C'est déjà terminé pour Virginie Razzano à Roland-Garros. Elle a accompli la dernière volonté de son compagnon et ancien coach, Stéphane Vidal, décédé lundi 17 mai à l'âge de 32 ans des suites d'une tumeur au cerveau dont il souffrait depuis neuf ans. Comme il le lui a demandé, elle n'a pas renoncé aux Internationaux de France, elle s'est battue, avec ses armes, avec sa volonté, avec cette force qu'elle doit à Stéphane et qu'elle décrivait dans une poignante oraison funèbre, pour lui une fois encore, comme à chacune de ses sorties sur le circuit, comme à la Fed Cup le mois dernier, où elle n'a rien laissé paraître de sa tristesse alors que Stéphane mourait, car elle savait qu'il voulait la voir "en bagarreuse".

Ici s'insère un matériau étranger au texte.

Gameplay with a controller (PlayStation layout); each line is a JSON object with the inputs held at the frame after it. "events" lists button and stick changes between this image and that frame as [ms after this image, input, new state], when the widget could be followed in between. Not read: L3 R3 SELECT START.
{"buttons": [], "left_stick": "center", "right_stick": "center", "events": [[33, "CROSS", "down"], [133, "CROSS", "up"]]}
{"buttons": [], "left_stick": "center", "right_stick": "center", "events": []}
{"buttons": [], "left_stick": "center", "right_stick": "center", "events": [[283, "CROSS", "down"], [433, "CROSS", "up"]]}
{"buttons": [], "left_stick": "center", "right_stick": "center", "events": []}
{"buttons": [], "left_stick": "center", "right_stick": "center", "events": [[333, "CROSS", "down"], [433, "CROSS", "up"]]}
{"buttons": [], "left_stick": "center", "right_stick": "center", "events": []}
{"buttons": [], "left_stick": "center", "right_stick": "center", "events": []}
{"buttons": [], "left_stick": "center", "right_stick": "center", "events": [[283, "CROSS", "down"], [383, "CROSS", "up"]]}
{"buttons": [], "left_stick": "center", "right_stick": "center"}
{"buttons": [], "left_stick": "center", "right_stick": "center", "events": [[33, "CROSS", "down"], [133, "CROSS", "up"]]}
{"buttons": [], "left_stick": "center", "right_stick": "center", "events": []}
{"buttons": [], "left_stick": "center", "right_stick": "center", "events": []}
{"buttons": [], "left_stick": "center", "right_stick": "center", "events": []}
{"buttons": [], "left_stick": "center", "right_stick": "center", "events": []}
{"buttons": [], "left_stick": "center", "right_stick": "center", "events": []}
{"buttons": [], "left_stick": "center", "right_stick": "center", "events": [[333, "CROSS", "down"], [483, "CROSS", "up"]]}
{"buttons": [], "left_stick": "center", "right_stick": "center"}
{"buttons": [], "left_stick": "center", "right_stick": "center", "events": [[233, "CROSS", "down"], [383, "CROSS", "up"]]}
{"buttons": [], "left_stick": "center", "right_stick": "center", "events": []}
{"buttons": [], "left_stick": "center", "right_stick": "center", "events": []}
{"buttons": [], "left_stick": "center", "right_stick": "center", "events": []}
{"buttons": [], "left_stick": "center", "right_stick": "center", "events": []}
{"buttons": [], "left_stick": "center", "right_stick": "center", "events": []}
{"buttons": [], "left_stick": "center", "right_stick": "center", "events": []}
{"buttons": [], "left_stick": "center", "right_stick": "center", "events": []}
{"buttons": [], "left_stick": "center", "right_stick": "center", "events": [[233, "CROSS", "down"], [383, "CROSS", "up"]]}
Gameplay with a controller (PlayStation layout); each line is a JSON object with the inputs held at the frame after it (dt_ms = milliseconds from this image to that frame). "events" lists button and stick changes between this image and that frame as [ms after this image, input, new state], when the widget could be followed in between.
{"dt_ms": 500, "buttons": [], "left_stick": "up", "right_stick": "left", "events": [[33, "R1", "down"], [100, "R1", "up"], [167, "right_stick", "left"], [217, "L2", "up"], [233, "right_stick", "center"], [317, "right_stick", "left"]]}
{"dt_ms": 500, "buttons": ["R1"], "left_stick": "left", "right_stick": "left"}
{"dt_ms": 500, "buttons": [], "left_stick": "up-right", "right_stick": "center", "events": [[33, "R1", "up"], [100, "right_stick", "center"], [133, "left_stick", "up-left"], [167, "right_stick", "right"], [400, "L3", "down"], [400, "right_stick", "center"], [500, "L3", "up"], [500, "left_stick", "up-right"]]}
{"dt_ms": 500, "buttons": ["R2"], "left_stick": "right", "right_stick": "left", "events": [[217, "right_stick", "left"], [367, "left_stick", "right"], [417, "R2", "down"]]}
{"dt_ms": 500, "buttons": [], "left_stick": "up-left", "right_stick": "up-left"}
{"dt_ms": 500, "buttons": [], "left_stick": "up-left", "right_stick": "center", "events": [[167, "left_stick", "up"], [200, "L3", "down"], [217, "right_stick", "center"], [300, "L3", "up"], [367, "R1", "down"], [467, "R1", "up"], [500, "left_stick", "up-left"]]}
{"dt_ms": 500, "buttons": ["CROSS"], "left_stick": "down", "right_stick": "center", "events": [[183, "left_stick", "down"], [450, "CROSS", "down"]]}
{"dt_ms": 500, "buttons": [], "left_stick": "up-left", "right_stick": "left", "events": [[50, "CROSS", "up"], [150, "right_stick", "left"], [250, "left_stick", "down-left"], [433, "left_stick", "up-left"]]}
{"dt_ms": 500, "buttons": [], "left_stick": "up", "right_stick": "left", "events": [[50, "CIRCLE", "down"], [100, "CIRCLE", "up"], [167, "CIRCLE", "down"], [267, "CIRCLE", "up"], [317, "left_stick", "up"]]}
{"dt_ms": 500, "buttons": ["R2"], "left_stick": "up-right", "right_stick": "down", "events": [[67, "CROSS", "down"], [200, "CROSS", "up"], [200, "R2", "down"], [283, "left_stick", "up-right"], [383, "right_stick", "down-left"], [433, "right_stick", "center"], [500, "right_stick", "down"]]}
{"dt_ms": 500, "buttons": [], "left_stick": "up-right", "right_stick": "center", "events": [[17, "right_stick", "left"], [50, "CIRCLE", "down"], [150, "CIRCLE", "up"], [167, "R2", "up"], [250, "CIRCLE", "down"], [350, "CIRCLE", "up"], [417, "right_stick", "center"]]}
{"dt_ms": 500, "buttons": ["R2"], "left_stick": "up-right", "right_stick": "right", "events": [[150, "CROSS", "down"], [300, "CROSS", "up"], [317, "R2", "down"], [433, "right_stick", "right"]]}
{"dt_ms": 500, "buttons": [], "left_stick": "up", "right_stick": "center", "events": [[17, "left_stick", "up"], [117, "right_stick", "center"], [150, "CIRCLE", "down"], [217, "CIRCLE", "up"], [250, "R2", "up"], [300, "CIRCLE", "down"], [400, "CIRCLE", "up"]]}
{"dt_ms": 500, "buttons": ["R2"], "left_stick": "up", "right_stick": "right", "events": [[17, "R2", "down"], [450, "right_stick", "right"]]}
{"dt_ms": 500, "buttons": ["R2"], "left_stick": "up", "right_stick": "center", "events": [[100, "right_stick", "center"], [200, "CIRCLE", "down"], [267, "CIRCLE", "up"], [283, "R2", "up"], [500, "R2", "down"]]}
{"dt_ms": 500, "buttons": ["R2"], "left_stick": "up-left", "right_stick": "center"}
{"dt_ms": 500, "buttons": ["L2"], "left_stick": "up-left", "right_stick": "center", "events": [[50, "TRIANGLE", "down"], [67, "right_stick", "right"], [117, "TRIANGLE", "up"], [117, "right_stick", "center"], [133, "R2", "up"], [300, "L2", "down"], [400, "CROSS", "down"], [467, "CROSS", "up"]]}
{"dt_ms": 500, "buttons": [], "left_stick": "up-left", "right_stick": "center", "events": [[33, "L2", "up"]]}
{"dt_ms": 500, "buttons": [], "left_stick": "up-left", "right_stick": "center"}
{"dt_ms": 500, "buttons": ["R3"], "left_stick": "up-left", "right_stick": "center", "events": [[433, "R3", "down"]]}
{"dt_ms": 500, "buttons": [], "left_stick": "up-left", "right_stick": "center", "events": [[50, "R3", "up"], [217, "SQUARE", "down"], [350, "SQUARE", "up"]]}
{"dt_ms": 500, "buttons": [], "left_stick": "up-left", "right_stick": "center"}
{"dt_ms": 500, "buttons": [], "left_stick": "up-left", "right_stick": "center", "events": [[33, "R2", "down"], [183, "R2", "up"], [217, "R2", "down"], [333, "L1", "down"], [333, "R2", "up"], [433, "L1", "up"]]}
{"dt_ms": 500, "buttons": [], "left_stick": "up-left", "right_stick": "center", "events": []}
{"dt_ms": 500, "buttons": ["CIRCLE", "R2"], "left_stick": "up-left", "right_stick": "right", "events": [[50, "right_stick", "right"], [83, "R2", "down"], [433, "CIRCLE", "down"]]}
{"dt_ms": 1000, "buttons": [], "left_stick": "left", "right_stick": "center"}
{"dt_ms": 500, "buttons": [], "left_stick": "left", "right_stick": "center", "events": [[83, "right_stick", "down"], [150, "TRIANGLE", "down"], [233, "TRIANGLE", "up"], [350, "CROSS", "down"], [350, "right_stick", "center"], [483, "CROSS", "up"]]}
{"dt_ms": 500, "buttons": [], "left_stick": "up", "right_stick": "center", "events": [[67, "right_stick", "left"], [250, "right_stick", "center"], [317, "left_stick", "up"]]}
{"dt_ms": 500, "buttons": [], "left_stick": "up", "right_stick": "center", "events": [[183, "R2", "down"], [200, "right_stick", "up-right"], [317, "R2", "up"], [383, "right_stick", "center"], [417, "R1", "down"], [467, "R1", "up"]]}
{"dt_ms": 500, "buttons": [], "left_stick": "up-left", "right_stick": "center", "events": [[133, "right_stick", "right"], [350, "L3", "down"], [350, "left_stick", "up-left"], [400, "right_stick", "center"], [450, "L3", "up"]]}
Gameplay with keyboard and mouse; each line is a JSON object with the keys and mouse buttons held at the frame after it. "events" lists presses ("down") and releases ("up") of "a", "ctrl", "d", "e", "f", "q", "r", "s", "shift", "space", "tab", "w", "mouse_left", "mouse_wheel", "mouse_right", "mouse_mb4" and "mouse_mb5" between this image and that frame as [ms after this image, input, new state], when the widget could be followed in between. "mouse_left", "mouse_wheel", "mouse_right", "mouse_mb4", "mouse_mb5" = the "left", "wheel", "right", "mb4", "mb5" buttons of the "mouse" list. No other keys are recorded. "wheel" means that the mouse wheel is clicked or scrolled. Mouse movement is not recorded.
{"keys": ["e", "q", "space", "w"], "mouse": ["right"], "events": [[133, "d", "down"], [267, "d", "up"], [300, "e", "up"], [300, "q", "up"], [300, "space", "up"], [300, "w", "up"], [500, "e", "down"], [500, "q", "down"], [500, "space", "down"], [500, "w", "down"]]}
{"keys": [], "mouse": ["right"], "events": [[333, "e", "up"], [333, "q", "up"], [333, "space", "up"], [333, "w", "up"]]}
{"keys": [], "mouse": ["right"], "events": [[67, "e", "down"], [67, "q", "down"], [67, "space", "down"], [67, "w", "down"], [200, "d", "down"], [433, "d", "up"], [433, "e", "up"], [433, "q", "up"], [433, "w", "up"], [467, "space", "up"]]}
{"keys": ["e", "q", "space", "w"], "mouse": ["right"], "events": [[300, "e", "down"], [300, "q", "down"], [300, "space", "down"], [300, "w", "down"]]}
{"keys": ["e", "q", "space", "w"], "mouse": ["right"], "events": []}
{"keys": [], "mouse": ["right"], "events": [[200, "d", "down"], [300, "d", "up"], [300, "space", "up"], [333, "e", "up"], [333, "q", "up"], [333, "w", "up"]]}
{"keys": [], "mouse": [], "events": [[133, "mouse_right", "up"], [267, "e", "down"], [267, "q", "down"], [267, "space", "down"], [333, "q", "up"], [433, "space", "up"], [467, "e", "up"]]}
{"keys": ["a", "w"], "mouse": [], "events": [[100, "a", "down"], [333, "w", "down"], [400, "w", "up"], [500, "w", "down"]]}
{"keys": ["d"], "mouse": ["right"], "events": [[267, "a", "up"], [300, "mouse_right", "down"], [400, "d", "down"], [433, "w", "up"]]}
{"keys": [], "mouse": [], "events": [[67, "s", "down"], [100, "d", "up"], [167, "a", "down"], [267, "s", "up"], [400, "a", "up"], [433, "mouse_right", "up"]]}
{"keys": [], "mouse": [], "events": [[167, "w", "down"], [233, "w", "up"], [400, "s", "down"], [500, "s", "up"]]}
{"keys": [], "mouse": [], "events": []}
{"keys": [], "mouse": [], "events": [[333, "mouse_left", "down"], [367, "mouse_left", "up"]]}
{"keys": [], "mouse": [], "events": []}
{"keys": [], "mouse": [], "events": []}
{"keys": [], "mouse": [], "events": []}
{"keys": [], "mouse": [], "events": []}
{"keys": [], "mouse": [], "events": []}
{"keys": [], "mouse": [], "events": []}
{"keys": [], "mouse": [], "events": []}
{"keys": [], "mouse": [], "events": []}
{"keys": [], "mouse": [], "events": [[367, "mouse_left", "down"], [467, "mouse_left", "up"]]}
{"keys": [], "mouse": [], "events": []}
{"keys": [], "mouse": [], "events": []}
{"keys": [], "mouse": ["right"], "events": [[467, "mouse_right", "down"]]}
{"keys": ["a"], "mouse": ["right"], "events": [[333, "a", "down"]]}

Mardi 24 mai 2011, Virginie Razzano, 28 ans et 93e mondiale, avait les honneurs du central Philippe-Chatrier à la Porte d'Auteuil, pour défier la tête de série n°24, une Australienne méconnue, Jarmila Gajdosova. Le match n'avait pas grand-chose d'une affiche, mais l'oeuvre de courage de Virginie Razzano, si. Face à plus forte qu'elle, la Française s'est inclinée (6-3, 6-1), mais l'essentiel était ailleurs. Jamais une défaite au premier tour n'aura autant forcé l'admiration. L'attitude de son adversaire de 24 ans ne trompe pas, avec l'accolade et la bise qu'elle lui a faites avant qu'elles se séparent (un geste "très amical" que Virginie a "beaucoup apprécié"), et l'ovation émue et bouleversante du public non plus.
D'ailleurs, le compte-rendu de match de lequipe.fr ne s'encombre pas de timeline et de détails techniques, mais dresse le portrait poignant d'une femme d'honneur : "Digne et courageuse, elle joue pour ne pas s'effondrer. Comme un funambule, elle doit avancer pour ne pas perdre l'équilibre et tomber. " Un peu perdue ", elle assume sa promesse avec dignité. Elle ne cherche pas la pitié, ne demande rien, elle impose juste le respect. Les vraies douleurs conduisent à des comportements exceptionnels. Virginie Razzano vient de donner une leçon de vie sans morale ni pathos. Juste vraie et sincère comme elle. Sur le court, elle a toujours montré une attitude de combattante sans maniérisme ni faux semblant. Ce mardi, elle garde son credo malgré son immense douleur. Elle vient de saluer la mémoire de son compagnon de la plus belle des façons en livrant un vrai match de tennis."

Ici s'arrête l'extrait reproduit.